Lack of big hit continues to plague Cardinals during losing streak
This browser does not support the video element.
ST. LOUIS -- It felt like a key spot early in Saturday’s game, so the Busch Stadium crowd rose to its collective feet, hoping to see Jordan Walker deliver a memorable swing.
With Thursday’s postponement thrown into the mix, it had certainly been a while since the red-clad fans had seen one -- from any Cardinal.
The bases were loaded in the bottom of the third inning on Saturday night, and the Cardinals already trailed the Marlins, 2-0. Walker had a chance to flip the script on a sluggish stretch for an offense that was seeking its first run in nearly 70 hours.
Instead, he swung through a Ryan Gusto sinker to quietly end the threat.
In a manner uncharacteristic to this year’s Cardinals prior to this recent skid, Walker’s spot ending without a thump felt like the wind had already left the club’s sails for the night -- and sure enough, another listless six innings followed.
The Cardinals eventually secured their first run since Wednesday’s ninth inning on a Masyn Winn RBI single in the sixth, but the allure of additional damage went left unrealized after an inning-ending double play.
The big swing evaded the Cardinals for another game as they dropped their fourth in a row, 5-1.
“You look at the games we’re successful, we come up with that key hit, that big hit and kind of keep it rolling,” Cardinals manager Oliver Marmol said. “We haven’t been able to do that recently and that’s a big part of how we’ve gotten to this point.”
On the pitching side, Saturday was a slow burn for the Cardinals. Andre Pallante recorded outs in the seventh inning for the third time this season, but he was charged with all five runs, allowing tallies in four separate innings.
This browser does not support the video element.
None of the individual Miami rallies were especially damaging to the Cardinals’ chances, but stacking them up made Pallante’s stat line look far worse than the right-hander felt about compiling it.
“If I’m not getting beat in big innings, that means I must be doing something relatively right,” Pallante said. “It’s frustrating, because when you’re out there, you feel like you make a good pitch and some guy hits it. The biggest thing is, every pitcher has a plan how they attack batters. … I think it’s important that I don’t let the wrong things take me away from that.”
The pitching hasn’t been perfect, but Saturday was only the second time this week that the Cardinals permitted more than four runs in a game. Over the course of their four-game losing skid, the Cardinal bats have mustered just eight runs.
Has the wet St. Louis weather left the bats feeling soggy? What gives?
Overreacting to any one stretch in this sport can be a foolish endeavor. Marmol didn’t risk entering that territory on Saturday.

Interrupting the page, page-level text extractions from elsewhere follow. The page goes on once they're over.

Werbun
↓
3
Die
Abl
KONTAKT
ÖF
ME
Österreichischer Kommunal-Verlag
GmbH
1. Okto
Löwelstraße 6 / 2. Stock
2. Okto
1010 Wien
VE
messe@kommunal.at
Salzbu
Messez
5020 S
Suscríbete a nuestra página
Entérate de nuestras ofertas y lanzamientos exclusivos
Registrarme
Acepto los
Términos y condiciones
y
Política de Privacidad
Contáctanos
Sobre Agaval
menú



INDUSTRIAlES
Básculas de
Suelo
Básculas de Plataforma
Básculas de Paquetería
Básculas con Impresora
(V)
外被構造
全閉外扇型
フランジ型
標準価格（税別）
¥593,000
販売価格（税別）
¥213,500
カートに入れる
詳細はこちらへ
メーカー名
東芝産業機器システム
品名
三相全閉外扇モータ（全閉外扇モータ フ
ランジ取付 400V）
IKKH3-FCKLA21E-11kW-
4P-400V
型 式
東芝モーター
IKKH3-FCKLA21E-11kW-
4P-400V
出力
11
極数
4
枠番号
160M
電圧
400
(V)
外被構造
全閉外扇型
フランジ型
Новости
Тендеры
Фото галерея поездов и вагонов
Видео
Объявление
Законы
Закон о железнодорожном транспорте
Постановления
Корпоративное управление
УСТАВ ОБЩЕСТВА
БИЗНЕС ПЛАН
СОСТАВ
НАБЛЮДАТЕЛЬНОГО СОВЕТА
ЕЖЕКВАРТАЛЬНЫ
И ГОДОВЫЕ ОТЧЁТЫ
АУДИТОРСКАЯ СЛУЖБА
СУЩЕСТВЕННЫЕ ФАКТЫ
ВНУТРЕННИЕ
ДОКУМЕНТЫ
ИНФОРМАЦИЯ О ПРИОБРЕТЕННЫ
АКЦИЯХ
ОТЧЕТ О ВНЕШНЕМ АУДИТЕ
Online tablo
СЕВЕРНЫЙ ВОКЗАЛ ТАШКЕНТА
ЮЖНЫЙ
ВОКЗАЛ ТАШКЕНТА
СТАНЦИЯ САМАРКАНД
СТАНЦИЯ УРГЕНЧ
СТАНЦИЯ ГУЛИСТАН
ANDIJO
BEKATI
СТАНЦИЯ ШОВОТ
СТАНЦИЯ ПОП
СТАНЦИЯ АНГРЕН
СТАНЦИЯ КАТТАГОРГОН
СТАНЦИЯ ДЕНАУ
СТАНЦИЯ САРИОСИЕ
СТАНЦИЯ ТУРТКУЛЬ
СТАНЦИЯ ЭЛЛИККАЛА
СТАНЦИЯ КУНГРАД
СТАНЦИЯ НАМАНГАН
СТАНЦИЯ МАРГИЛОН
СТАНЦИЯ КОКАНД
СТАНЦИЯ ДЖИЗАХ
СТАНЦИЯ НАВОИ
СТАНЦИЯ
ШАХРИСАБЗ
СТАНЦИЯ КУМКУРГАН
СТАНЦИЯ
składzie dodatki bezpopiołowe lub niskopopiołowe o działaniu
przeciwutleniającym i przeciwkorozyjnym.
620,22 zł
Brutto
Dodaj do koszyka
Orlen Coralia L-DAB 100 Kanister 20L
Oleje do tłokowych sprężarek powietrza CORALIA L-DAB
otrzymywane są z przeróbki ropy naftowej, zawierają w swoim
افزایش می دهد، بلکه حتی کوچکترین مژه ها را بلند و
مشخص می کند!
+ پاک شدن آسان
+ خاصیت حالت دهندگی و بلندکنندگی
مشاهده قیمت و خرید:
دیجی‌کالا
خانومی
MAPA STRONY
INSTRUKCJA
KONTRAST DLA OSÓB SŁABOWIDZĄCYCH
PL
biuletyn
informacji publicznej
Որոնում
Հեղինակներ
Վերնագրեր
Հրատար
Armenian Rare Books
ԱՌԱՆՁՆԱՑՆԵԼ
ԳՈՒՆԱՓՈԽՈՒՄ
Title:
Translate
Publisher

“You’re going to go through stretches where your big boys don’t feel great and they’re still going to battle and give you everything they’ve got,” Marmol said. “There’s going to be stretches where they can’t get out and they scorch everything thrown.
“Right now, we’re at a spot where we’re having to claw for every run. At some point, we’ll get out of it and be fine. But I don’t think it’s so much approach-driven as much as, just, we weren’t able to get that key hit when we had an opportunity tonight.”
The Cardinals rank as one of the league’s most stingy teams when it comes to succumbing to strikeouts, but St. Louis fell into nine of them on Saturday, all consolidated within the bottom two-thirds of the order.
While Marmol alluded to the key, timely swing evading the big bats in the lineup, spots seven through nine failed to produce even one base runner across 12 plate appearances on Saturday.
Once seen as an example of the aggression the Cardinals’ front office has shown to fortify the bottom of its order to keep the momentum going offensively, Jimmy Crooks slunk to a .157 batting mark and .501 OPS after an 0-for-4 with three strikeouts.
The Cardinals had built a cushion in the NL Wild Card standings through an uncanny ability to see one element of the roster regularly pick up the slack for whichever group needed it in a given game.
For one reason or another, lately, it’s been rare to see a requisite offensive performance timed up with the pitching to match it for a win.